3 июня 1942 года Родионов погиб — таранил Ю-88 в крыло, но тот продолжал лететь, и тогда он таранил вторично в фюзеляж. «Юнкерс» упал, а Родионов при посадке с убранным шасси в поле угодил на противотанковые укрепления. Ему посмертно присвоили звание Героя Советского Союза. Я его так и не увидел.
В больнице каждый день подолгу бывала мама, помогала сестрам, два раза приходил отец. В феврале пришли Василий Сталин и мой брат Володя, который только что приехал из летной школы. Увидев у Васи на петлицах четыре «шпалы», я спросил: «Это что за частокол?» — он стал уже полковником, хотя еще в октябре был капитаном, а в ноябре майором. Звание подполковника он перескочил. (Генеральское звание ему присвоили после войны, в 1946 году; тем же постановлением правительства, что и моему дяде, Артему Ивановичу.)
На пятый или на шестой день меня навестил Ворошилов.
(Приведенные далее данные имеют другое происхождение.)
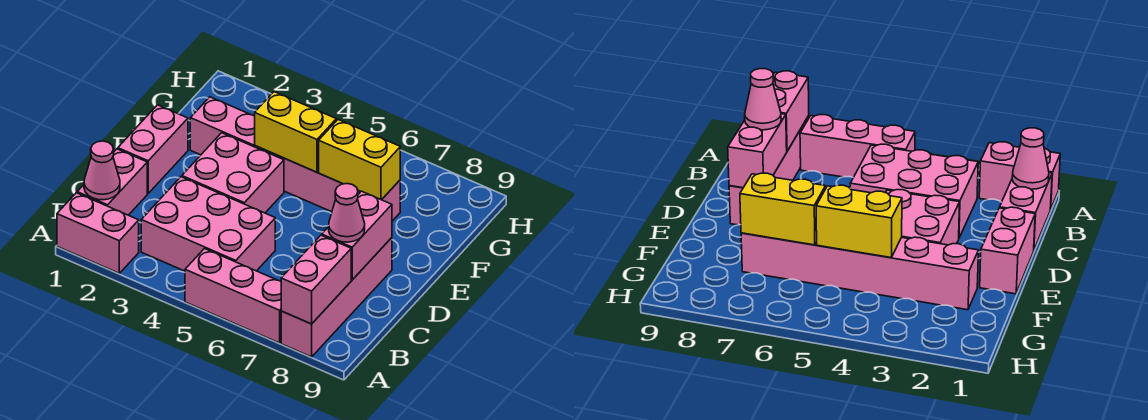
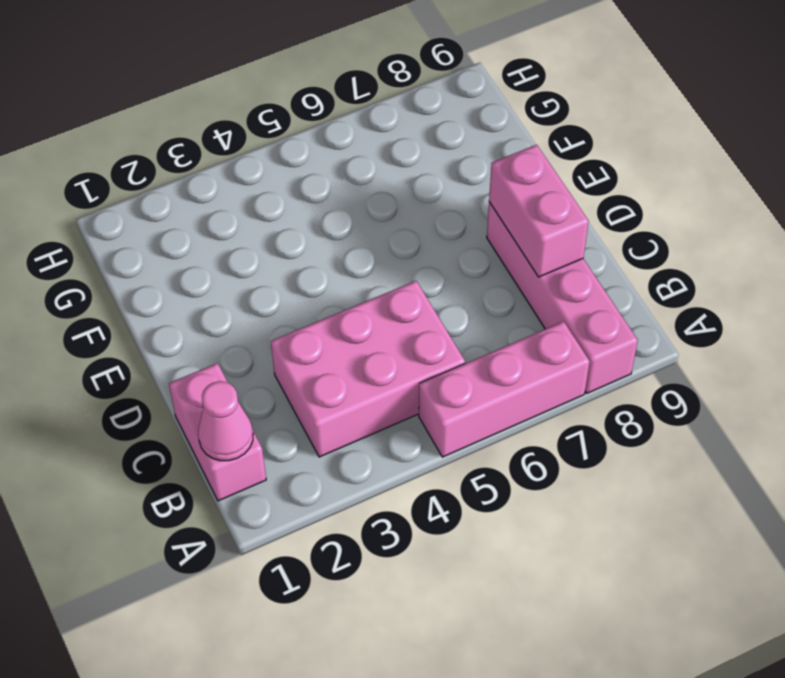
none -> pink brick A1:A2 level 1
none -> pink brick D1:E1 level 1
none -> pink brick D3:E4 level 1

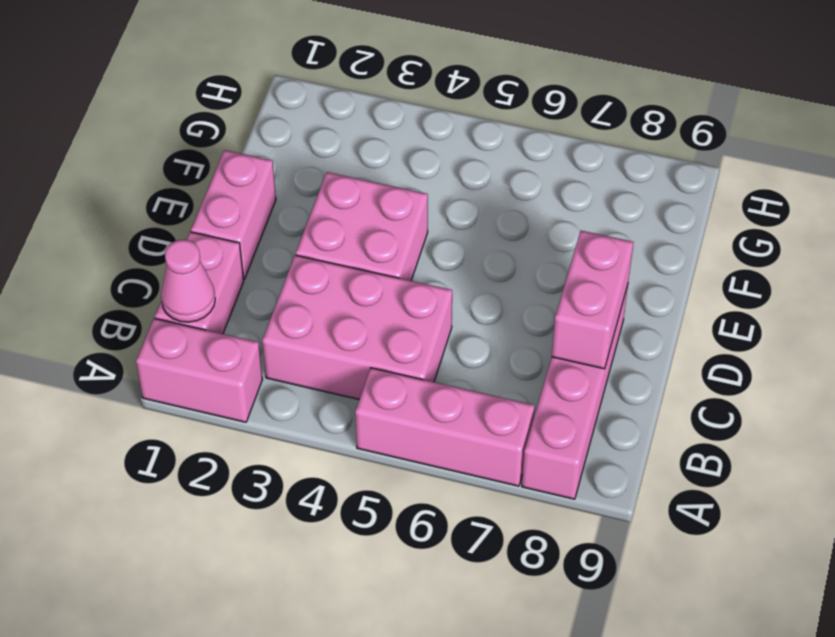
none -> pink brick F2:F7 level 1
none -> pink brick A8:B8 level 2
none -> yellow brick F4:F5 level 2

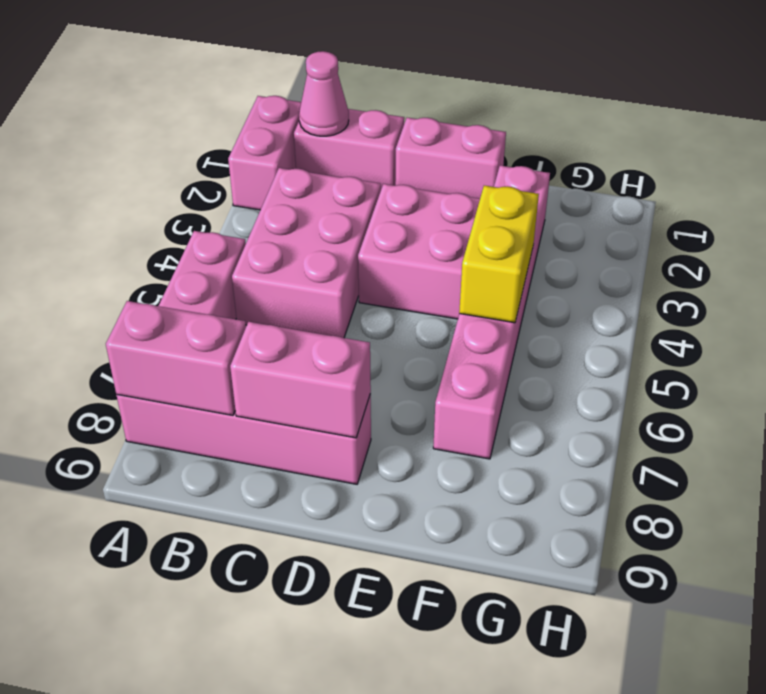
none -> yellow brick F6:F7 level 2
none -> pink cone C8 level 3

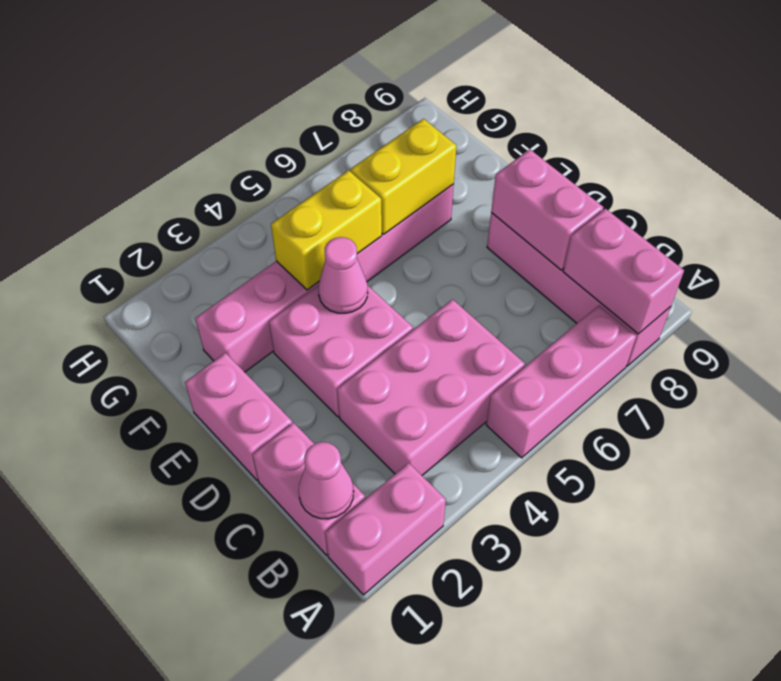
pink cone E4 level 2 -> pink cone C8 level 3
В разговоре я спросил его, пишет ли Тимур. Климент Ефремович ответил: «Пишет, пишет…» — и, как я потом вспомнил, отвел взгляд. Позже я узнал, что он только что вернулся из Крестцов в районе Новгорода, где хоронили Тимура, сбитого 19 января (поэтому, наверное, он ко мне и пришел). Тимур немного не дожил до своего девятнадцатилетия. А о его гибели мне сказал Юра Темкин, товарищ по летной группе, навестивший меня через неделю.
Полк Тимура должен был перелететь на Северо-Западный фронт под Старую Руссу, его же хотели перевести в другой полк, остававшийся под Москвой. Он обратился к Ворошилову, и тот распорядился оставить Тимура в его полку. Тимка рассказал мне об этом, позвонив по телефону в ночь под Новый, 1942 год (нас обоих отпустили домой). Это был наш последний разговор.
Как я узнал позже, Тимур в паре с командиром звена лейтенантом Шутовым атаковали и сбили самолет-корректировщик «Хеншель-126», потом появились «мессершмиты». Удалось сбить одного из них, но самолет Шутова был подбит, и Тимур остался один. Бывший одно время начальником штаба 32-го гвардейского полка майор Простосердов (после войны — генерал) случайно был очевидцем окончания этого боя и рассказал мне, что увидел идущий на малой высоте «як», который вяло покачивался, а за ним шли два «мессера». Один из них дал очередь, «як» «клюнул» и ударился в землю. Простосердов подбежал к обломкам, вынул из нагрудного кармана погибшего летчика комсомольский билет и узнал, что это был Тимур Фрунзе.